🛠️ Technical Architecture (v2.0)

Overview

WebCrawler v2.0 is a full-stack Flask application designed for high-fidelity content extraction. It adheres to a Service-Oriented Architecture (SOA), separating core crawling logic from the web presentation layer.

📂 Project Structure

/workspaces/crawler
├── app/
│   ├── services/
│   │   └── crawler.py       # Core extraction logic & heuristic detection
│   ├── static/
│   │   ├── style.css        # Tailwind CSS customizations (Nexus theme)
│   │   └── script.js        # Frontend logic (QuillJS, file saving)
│   ├── templates/
│   │   ├── index.html       # Main application interface
│   │   └── doc.html         # Documentation renderer
│   ├── __init__.py          # Flask app factory
│   ├── routes.py            # HTTP route definitions
│   └── utils.py             # Helper functions (Tech Icon mapping)
├── docs/                    # Documentation files
│   ├── changelog.md
│   └── tech.md
├── run.py                   # Application entry point
├── .gitignore               # Git ignore rules
├── vercel.json              # Vercel deployment config
└── requirements.txt         # Python dependencies

🏗️ Technology Stack

Backend

Flask: Lightweight WSGI web framework.
BeautifulSoup4: HTML parsing and DOM manipulation.
Markdownify: HTML to Markdown conversion engine.
BuiltWith & Wappalyzer: Technology profiling.

Frontend

Tailwind CSS: Utility-first CSS framework (Dark mode, Inter font).
QuillJS: Rich text editing with custom dark theme overrides.
Turndown.js: Client-side HTML-to-Markdown for editor export.

🧱 Key Components

1. Crawler Service (`app/services/crawler.py`)

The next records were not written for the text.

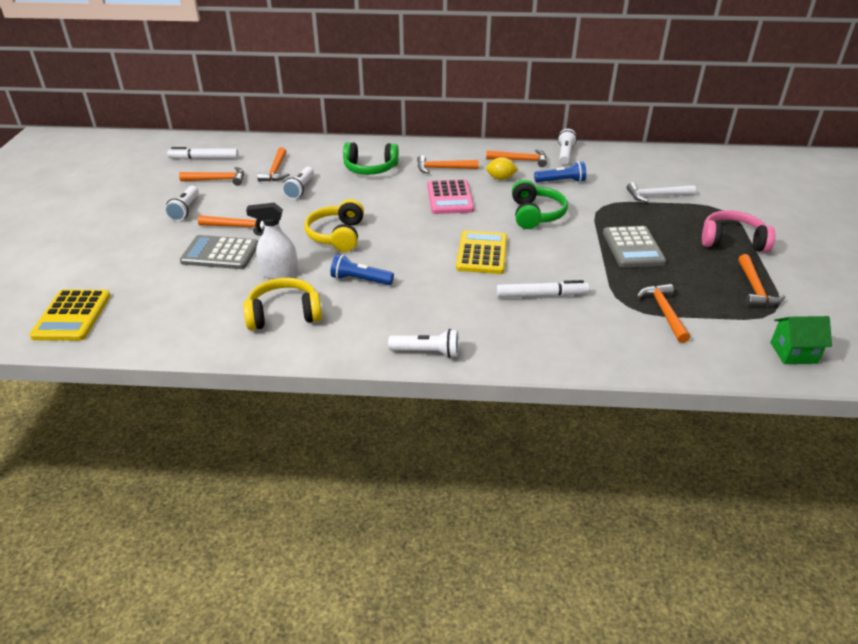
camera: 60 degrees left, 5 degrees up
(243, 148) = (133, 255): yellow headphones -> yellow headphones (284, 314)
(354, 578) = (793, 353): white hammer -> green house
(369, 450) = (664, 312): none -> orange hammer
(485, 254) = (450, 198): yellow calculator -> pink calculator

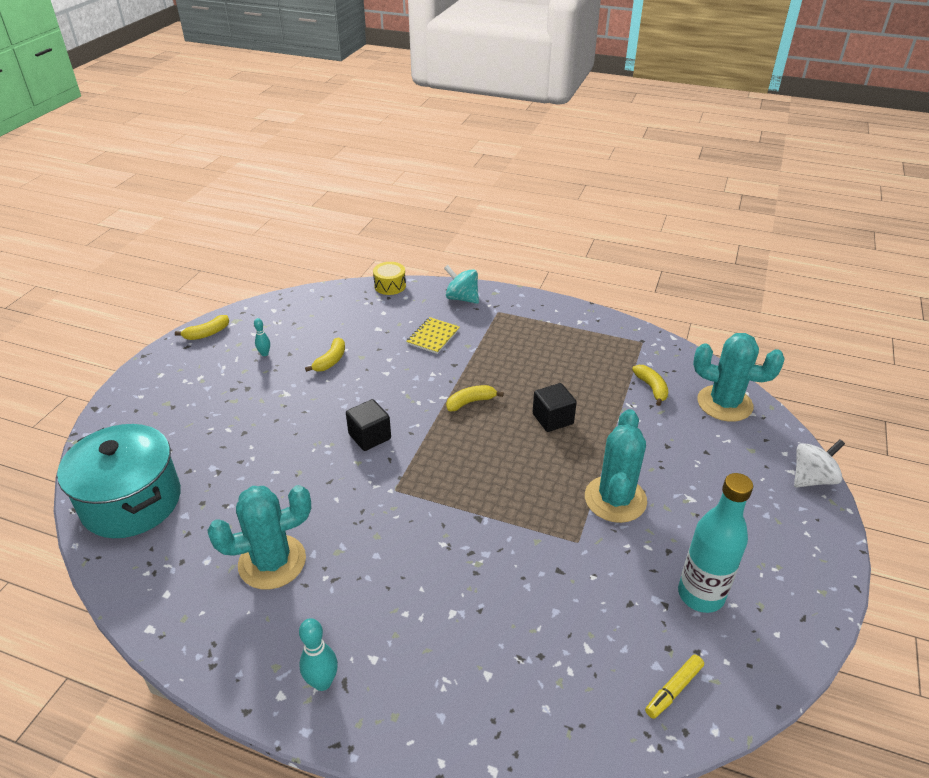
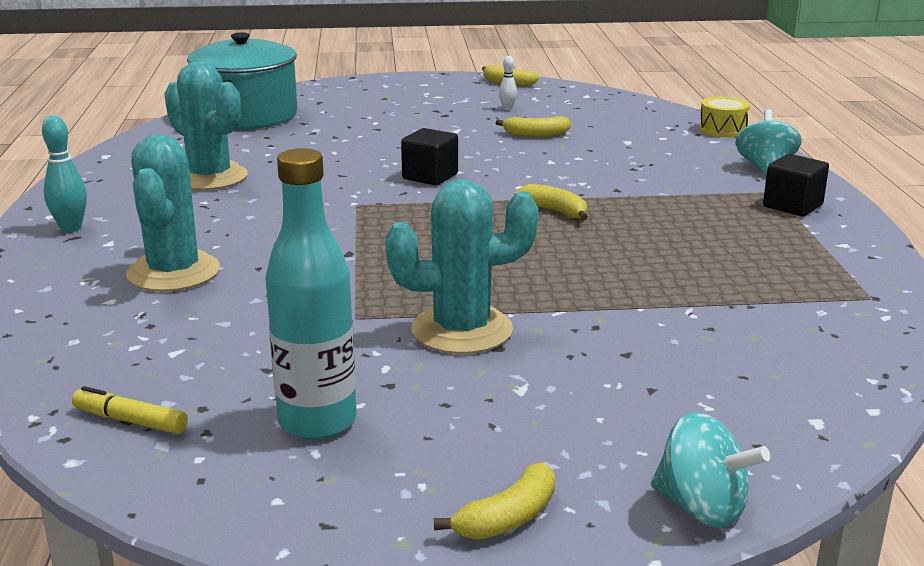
camera: 65 degrees right, 15 degrees down
(264, 354) = (507, 109): turquoise bowling pin -> white bowling pin
(433, 337) = (655, 169): yellow notebook -> none
(552, 419) = (584, 263): black cube -> black cube (792, 206)
(651, 388) = (756, 322): yellow banana -> yellow banana (507, 518)
(724, 403) = (808, 392): turquoise cactus -> turquoise cactus (173, 272)
(812, 478) = (701, 508): white spinning top -> turquoise spinning top

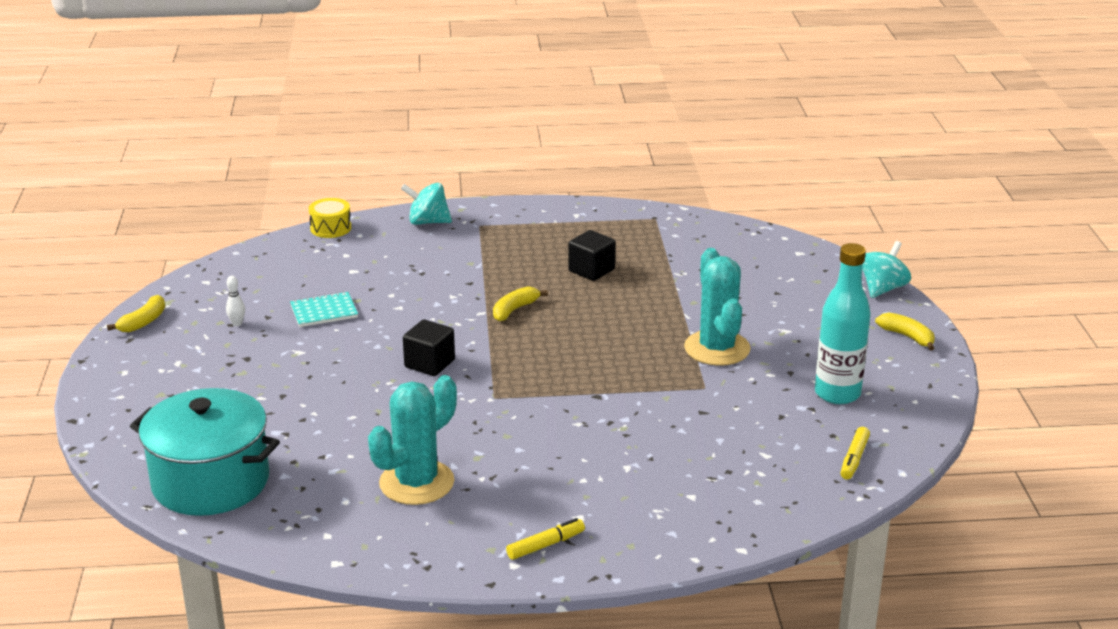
camera: 90 degrees left, 5 degrees up
(71, 228) = (545, 545): turquoise bowling pin -> yellow marker
(173, 272) = (638, 473): turquoise cactus -> none
(535, 134) = (324, 311): yellow banana -> turquoise notebook
(792, 206) = (508, 222): black cube -> black cube (591, 270)

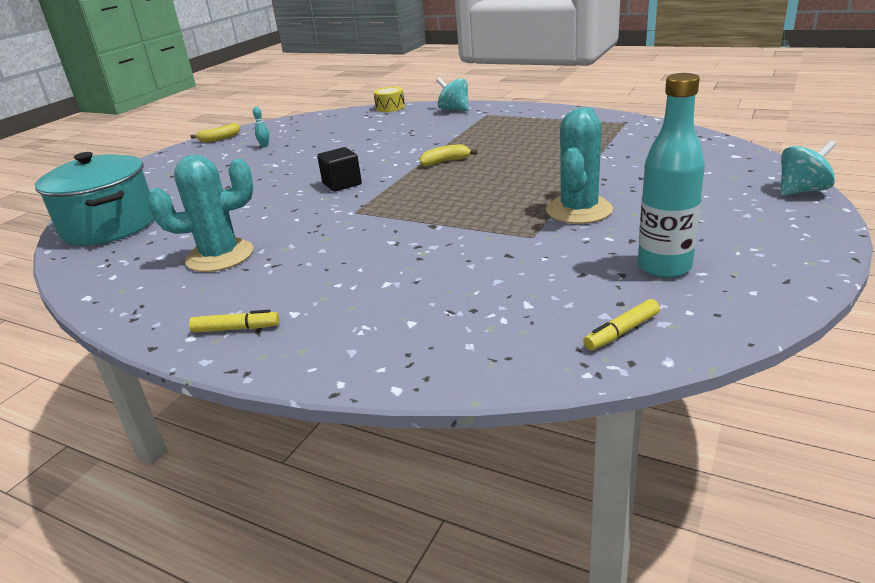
camera: 35 degrees right, 0 degrees up
(237, 324) = (264, 146): white bowling pin -> turquoise bowling pin
(324, 311) = (322, 146): turquoise notebook -> none
(591, 270) = (534, 146): black cube -> none
(907, 337) = (796, 233): yellow banana -> none

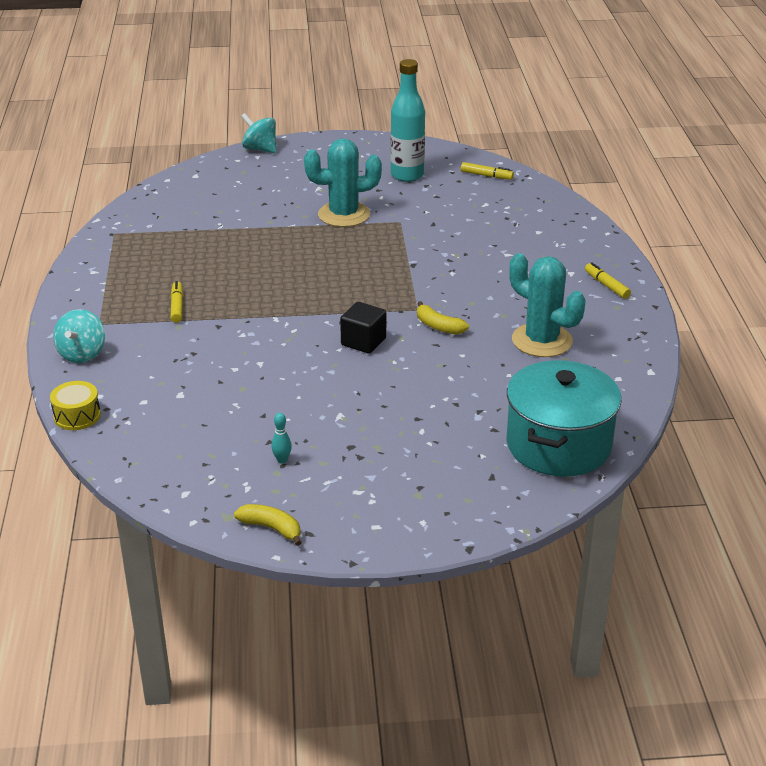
camera: 125 degrees left, 5 degrees up
(445, 162) = (273, 302): yellow banana -> yellow banana (439, 326)
(480, 134) = (177, 306): none -> yellow marker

This module contains the heavy lifting for the application.

def crawl_url(url: str) -> Dict[str, Any]:
    """
    Crawls the given URL, extracts its main content as Markdown,
    and detects the technology stack used.
    """
    # 1. Detect Tech Stack (Server-side)
    tech_stack = _detect_tech_stack(url)

    # 2. Fetch & Parse
    response = requests.get(url, headers=headers)
    soup = BeautifulSoup(response.content, 'html.parser')

    # 3. Analyze Client-Side (Heuristics)
    more_tech = _analyze_client_side(url, soup)

    # 4. Clean & Convert
    _remove_clutter(soup)
    markdown = _extract_markdown(soup)

    return { 'success': True, 'markdown': markdown, ... }

2. Heuristic Detection

We don't just rely on headers; we inspect the HTML for framework signatures.

React: Looks for data-reactroot or _reactListening.
Next.js: Checks for id="__NEXT_DATA__".
Tailwind: Scans for class names like text-gray-.

3. Routes (`app/routes.py`)

Handles the web traffic and documentation serving.

GET /: Renders the main index.html.
POST /: Accepts a URL form submission, calls crawl_url, and renders results.
GET /docs/<path:filename>: Dynamically loads Markdown files from the docs/ directory and renders them using the doc.html template.